Each line below that contains the word "natürlich" must be copied.

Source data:
:::

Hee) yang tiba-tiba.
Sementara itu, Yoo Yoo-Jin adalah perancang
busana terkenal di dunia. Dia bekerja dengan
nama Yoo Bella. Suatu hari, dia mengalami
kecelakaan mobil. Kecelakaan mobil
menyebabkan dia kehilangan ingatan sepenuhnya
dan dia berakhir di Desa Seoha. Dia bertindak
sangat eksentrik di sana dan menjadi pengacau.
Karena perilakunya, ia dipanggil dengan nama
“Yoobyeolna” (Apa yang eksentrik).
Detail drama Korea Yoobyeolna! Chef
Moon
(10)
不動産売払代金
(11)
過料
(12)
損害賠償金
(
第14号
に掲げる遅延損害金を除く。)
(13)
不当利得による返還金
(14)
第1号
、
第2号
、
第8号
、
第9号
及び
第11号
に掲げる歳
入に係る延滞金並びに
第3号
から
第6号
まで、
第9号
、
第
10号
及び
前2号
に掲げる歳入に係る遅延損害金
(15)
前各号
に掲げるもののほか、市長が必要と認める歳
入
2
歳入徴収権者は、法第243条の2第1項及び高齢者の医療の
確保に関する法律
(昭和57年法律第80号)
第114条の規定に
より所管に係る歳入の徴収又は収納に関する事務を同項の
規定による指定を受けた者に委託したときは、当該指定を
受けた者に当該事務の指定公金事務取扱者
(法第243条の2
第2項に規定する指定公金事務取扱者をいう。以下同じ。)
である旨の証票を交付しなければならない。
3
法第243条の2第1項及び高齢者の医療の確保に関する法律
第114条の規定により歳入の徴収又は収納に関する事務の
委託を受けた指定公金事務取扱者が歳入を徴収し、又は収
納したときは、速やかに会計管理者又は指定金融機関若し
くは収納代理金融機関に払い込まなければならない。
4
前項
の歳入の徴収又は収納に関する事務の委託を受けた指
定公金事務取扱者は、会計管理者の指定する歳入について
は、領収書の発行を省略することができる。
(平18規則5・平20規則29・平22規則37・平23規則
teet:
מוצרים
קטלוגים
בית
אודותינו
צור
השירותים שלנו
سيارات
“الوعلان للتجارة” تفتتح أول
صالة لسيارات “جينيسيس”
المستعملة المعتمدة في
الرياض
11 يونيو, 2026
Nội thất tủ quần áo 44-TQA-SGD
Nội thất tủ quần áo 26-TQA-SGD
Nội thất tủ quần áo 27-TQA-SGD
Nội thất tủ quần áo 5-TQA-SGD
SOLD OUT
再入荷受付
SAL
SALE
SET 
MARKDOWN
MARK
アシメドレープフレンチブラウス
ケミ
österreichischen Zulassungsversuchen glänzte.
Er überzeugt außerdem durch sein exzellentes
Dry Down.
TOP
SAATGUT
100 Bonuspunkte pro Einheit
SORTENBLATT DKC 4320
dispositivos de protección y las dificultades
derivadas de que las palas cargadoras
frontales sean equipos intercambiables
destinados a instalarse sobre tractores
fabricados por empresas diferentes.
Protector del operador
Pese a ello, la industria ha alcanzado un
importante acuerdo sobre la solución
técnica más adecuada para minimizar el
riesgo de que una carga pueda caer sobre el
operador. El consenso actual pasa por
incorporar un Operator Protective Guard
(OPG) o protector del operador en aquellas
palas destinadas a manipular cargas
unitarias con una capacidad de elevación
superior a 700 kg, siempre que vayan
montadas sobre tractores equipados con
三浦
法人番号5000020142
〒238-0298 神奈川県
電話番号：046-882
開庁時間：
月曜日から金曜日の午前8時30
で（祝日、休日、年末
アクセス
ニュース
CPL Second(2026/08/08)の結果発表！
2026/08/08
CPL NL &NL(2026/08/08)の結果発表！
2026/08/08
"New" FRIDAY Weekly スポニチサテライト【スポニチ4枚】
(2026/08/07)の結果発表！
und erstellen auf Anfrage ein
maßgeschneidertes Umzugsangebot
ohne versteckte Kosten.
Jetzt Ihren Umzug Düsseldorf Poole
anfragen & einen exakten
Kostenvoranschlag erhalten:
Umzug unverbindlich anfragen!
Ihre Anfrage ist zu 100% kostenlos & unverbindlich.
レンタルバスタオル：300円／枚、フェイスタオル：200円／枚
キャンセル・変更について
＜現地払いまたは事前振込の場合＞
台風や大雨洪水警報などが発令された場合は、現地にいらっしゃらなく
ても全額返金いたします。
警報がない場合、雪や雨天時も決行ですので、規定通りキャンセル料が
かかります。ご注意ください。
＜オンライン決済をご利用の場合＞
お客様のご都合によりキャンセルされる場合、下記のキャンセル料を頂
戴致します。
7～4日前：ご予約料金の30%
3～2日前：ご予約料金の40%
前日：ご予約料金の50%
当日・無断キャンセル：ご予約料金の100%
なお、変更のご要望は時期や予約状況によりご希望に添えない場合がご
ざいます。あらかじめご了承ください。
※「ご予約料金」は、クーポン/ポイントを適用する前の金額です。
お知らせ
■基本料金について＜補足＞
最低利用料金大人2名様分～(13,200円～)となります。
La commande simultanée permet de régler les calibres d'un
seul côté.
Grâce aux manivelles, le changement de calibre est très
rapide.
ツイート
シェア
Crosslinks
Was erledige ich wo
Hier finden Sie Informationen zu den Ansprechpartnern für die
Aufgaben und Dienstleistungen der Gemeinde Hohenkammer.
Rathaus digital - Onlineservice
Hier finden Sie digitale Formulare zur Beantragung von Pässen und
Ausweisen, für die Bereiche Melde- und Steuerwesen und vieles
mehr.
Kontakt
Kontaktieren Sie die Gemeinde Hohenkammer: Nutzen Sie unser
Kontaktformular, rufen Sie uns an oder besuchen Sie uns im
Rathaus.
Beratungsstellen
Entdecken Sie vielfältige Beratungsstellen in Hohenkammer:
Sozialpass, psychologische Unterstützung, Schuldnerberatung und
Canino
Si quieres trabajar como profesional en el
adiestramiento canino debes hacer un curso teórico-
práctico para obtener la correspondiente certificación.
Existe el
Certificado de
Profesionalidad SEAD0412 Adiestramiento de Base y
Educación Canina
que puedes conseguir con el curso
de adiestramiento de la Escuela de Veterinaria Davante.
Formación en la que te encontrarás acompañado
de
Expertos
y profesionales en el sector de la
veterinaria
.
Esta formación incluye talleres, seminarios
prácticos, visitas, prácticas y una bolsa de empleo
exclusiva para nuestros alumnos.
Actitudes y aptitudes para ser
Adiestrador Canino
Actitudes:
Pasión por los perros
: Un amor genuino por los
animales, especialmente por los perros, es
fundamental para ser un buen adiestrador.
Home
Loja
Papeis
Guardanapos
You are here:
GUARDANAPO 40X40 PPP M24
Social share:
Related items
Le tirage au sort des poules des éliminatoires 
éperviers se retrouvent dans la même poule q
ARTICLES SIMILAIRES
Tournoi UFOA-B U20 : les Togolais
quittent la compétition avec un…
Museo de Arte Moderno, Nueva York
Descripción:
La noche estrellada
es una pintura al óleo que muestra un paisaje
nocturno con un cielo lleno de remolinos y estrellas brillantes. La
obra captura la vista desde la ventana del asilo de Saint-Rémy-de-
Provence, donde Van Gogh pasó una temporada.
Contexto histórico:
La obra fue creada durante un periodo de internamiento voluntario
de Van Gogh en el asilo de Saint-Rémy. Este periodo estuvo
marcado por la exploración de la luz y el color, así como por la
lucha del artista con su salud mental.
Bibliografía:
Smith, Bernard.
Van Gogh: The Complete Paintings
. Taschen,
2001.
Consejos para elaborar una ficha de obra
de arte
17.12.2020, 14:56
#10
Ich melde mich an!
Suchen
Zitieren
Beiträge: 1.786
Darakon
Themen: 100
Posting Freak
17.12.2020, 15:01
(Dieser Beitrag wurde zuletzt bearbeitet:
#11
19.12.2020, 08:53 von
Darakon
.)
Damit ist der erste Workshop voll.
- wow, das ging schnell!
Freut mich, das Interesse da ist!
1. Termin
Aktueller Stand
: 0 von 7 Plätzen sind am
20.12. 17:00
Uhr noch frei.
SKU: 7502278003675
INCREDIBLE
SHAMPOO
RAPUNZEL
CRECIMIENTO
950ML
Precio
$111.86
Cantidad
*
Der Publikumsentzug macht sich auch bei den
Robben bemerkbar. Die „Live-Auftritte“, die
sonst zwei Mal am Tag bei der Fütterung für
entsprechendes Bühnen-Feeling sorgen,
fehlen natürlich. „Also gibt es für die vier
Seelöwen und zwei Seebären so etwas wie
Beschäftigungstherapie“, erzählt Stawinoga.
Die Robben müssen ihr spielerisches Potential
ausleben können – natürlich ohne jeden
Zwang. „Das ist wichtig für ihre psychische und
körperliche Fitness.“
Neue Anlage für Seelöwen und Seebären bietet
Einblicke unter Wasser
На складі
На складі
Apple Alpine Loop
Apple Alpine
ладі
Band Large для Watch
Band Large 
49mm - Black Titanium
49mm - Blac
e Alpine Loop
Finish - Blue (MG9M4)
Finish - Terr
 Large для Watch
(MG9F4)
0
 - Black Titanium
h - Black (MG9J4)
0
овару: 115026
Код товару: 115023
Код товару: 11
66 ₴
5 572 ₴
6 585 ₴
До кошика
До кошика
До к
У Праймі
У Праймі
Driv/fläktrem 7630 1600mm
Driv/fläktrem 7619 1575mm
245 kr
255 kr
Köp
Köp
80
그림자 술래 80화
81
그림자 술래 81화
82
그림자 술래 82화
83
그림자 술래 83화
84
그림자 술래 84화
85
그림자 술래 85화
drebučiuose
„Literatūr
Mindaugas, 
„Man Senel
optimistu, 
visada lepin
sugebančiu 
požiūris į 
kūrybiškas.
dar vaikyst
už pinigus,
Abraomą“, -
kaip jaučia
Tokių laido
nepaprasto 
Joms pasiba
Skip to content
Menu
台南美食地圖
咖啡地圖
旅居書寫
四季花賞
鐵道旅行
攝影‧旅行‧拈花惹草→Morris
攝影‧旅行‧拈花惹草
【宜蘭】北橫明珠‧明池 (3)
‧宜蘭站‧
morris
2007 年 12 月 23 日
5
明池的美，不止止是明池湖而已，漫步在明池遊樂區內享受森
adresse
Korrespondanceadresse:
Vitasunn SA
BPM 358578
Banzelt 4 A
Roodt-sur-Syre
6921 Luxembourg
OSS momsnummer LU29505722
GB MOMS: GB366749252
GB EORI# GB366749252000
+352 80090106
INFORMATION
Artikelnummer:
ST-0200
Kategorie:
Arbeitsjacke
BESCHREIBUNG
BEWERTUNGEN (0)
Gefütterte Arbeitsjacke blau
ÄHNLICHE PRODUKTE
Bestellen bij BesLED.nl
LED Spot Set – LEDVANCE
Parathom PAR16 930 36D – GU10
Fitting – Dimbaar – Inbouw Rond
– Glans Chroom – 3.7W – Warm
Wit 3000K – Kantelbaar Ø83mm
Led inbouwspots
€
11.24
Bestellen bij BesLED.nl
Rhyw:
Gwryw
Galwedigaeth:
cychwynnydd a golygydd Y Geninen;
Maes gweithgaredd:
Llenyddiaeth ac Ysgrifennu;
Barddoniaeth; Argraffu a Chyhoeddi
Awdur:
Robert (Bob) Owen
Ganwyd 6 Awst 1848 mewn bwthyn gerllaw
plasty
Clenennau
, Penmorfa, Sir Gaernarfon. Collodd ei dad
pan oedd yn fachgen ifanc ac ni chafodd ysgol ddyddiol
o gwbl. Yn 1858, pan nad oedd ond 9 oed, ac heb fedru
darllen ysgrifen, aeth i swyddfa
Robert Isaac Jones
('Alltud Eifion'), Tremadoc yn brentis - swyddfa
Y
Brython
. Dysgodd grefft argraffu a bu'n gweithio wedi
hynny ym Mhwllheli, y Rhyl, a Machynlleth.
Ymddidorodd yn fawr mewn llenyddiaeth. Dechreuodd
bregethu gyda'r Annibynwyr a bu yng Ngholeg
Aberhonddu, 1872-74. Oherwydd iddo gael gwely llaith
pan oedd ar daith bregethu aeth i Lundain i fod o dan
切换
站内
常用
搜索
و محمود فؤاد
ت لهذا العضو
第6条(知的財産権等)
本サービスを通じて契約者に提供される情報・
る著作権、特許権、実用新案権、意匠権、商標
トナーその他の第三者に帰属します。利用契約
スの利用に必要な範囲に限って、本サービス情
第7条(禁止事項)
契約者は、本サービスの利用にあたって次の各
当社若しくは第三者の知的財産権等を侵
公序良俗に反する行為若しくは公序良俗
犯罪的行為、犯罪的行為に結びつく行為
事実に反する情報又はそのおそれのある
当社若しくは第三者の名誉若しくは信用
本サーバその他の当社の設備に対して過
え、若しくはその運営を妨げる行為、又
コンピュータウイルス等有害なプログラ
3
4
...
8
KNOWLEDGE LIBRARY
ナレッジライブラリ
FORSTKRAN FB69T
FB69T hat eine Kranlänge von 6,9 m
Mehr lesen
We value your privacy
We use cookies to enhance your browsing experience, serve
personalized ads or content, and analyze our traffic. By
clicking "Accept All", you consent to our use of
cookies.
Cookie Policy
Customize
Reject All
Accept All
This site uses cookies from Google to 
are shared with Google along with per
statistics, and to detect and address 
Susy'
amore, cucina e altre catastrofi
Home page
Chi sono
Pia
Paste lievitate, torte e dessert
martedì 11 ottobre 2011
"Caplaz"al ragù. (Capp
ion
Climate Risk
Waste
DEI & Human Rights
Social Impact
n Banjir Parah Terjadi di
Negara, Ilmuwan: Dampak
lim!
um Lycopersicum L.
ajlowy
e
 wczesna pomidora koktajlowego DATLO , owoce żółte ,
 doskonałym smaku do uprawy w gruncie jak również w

:::

> Final answer
fehlen natürlich. „Also gibt es für die vier
ausleben können – natürlich ohne jeden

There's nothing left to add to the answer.